Das Stadion Partizana versprüht jedenfalls gleich auf den ersten Blick einen ursprünglichen Charme, dem sich keiner entziehen kann, obwohl alles ziemlich runtergekommen ist. „Ich finde es hammer hier. In diesem ehrwürdigen Stadion riecht alles nach Fußball“, freut sich Baumgart auf Spiel und Stimmung. Seine Premiere wird allerdings einen Makel haben. Nach der Gewalt-Eskalation in Nizza durfte der FC keine Tickets an seine Anhänger verkaufen.
„Schade, dass wir keine lautstarke Unterstützung haben werden“
Rund 1500 wären es für das 32.710 Zuschauer fassende Stadion gewesen. „Schade, dass wir keine lautstarke Unterstützung haben werden“, beklagte Geschäftsführer Christian Keller die UEFA-Strafe: „Das ist blöd gelaufen für alle. Wir würden auch lieber mit eigenen Fans spielen und hätten nicht 100.000 Euro Strafe gezahlt.“ Baumgart klagte mit: „Die Stimmung wird bestimmt explosiv. Mit einem ausverkauften Stadion und 5000 Kölnern wäre es aber noch viel schöner. Unsere Fans werden uns fehlen.“
Vollbremsung
Der Trip nach Belgrad begann für den FC mit einer Schrecksekunde. Der Pilot der Chartermaschine musste beim Startvorgang auf dem Flughafen Köln/Bonn bei Tempo 120 km/h auf
der Rollbahn eine Vollbremsung hinlegen. Eine Kontrollwarnlampe hatte sich gemeldet. Nachdem die Angelegenheit gecheckt war, konnte der Flieger im zweiten Versuch abheben. Der Kölner Tross kam so mit einer Stunde Verspätung in Serbien an. (sam)

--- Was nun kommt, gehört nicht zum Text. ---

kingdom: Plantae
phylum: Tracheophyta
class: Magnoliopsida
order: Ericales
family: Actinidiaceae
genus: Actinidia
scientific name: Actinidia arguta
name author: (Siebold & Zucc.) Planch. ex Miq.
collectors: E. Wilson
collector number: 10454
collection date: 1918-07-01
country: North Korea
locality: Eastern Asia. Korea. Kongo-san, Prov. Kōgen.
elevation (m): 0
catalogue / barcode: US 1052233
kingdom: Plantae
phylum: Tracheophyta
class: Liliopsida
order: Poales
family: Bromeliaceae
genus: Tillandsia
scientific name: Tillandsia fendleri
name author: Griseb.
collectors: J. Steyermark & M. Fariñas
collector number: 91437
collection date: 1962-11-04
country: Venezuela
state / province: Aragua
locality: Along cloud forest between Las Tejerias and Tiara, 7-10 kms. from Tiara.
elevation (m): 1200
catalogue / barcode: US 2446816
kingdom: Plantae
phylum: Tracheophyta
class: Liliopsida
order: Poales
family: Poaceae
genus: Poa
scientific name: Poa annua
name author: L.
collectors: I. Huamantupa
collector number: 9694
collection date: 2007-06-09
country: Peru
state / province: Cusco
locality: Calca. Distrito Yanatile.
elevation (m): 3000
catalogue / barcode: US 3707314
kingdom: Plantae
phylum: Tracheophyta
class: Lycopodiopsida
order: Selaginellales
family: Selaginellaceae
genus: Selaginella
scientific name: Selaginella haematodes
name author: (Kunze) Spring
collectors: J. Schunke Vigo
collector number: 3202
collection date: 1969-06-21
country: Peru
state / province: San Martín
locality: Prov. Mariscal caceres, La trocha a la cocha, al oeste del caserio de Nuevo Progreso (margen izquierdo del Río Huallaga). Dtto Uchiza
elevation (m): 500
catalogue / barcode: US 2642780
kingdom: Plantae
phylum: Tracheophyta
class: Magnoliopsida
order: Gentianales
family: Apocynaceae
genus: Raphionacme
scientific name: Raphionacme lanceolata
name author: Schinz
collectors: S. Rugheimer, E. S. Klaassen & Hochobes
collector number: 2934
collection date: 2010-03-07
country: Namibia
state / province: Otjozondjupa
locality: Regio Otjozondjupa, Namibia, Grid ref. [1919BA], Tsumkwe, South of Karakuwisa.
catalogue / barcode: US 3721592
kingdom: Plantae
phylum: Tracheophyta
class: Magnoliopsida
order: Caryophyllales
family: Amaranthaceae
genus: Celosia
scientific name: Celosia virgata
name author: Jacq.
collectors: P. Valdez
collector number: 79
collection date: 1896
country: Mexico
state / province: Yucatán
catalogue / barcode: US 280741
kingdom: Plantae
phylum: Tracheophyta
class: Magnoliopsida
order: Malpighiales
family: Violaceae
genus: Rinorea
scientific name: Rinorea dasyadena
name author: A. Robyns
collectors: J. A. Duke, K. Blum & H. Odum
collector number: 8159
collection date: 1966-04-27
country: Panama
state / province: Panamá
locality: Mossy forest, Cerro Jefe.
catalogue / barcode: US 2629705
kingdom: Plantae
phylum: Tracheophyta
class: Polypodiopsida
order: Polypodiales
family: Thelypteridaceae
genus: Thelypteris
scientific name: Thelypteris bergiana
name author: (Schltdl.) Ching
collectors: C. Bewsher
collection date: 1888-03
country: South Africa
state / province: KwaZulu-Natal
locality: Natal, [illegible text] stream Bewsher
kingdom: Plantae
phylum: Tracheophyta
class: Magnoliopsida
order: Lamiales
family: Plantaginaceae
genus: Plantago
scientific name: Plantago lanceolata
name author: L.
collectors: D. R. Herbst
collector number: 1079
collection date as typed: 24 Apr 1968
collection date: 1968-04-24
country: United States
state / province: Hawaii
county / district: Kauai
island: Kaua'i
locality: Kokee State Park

Offiziell standen den Kölnern 200 Tickets für die Haupttribüne zur Verfügung – nur rund 50 davon wurden am Ende genutzt. Es kann nur spekuliert werden, wie viele FC-Fans sich auf eigene Faust auf den Weg in die serbische Hauptstadt gemacht haben. Partizan hatte jedenfalls Tickets storniert, die FC-Getreue auf eigenem Weg direkt nach der Gruppenauslosung erworben hatten.
Für die Geißböcke geht es um einiges
Einige Fans hatten sich trotzdem auf den Weg in die 1,7 Millionen Einwohner zählende Metropole gemacht. Keller geht davon aus, dass die Anzahl Kölner Anhänger im Stadion keinen entscheidenden Einfluss auf die Leistung der Mannschaft haben wird. „Die Jungs sind in der Lage, sich zu fokussieren. Ich glaube nicht, dass das Drumherum und die hitzige Atmosphäre eine größere Rolle spielen wird.“
Abgesehen vom ganzen Drumherum bleibt das Duell Partizan gegen FC vor allem ein Europapokalspiel, in dem für die Geißböcke um einiges geht. Nach der 0:1-Heimniederlage vor einer Woche gegen Partizan könnte eine weitere Niederlage schon das Aus in der Gruppenphase einläuten. Gewinnt am Donnerstag auch Nizza sein Heimspiel gegen Schlusslicht Slovácko, wären es für den FC vor den beiden abschließenden Partien bereits vier Punkte Rückstand auf Belgrad und die Südfranzosen.
Voraussetzungen könnten besser sein
Eine schwierige Ausgangsposition, um noch einen der beiden ersten Plätze zu erreichen und den eigenen Fans wenigstens noch eine Europatour zu ermöglichen. Die Uefa-Strafe gegen den FC gilt ja auch für das letzte Auswärtsspiel der Gruppe D am 27. Oktober beim 1. FC Slovácko. „Wir werden alles daran setzen unseren Fans noch ein Spiel zu bescheren und fangen damit am Donnerstag hier an“, versprach Baumgart. Die Voraussetzungen könnten besser sein.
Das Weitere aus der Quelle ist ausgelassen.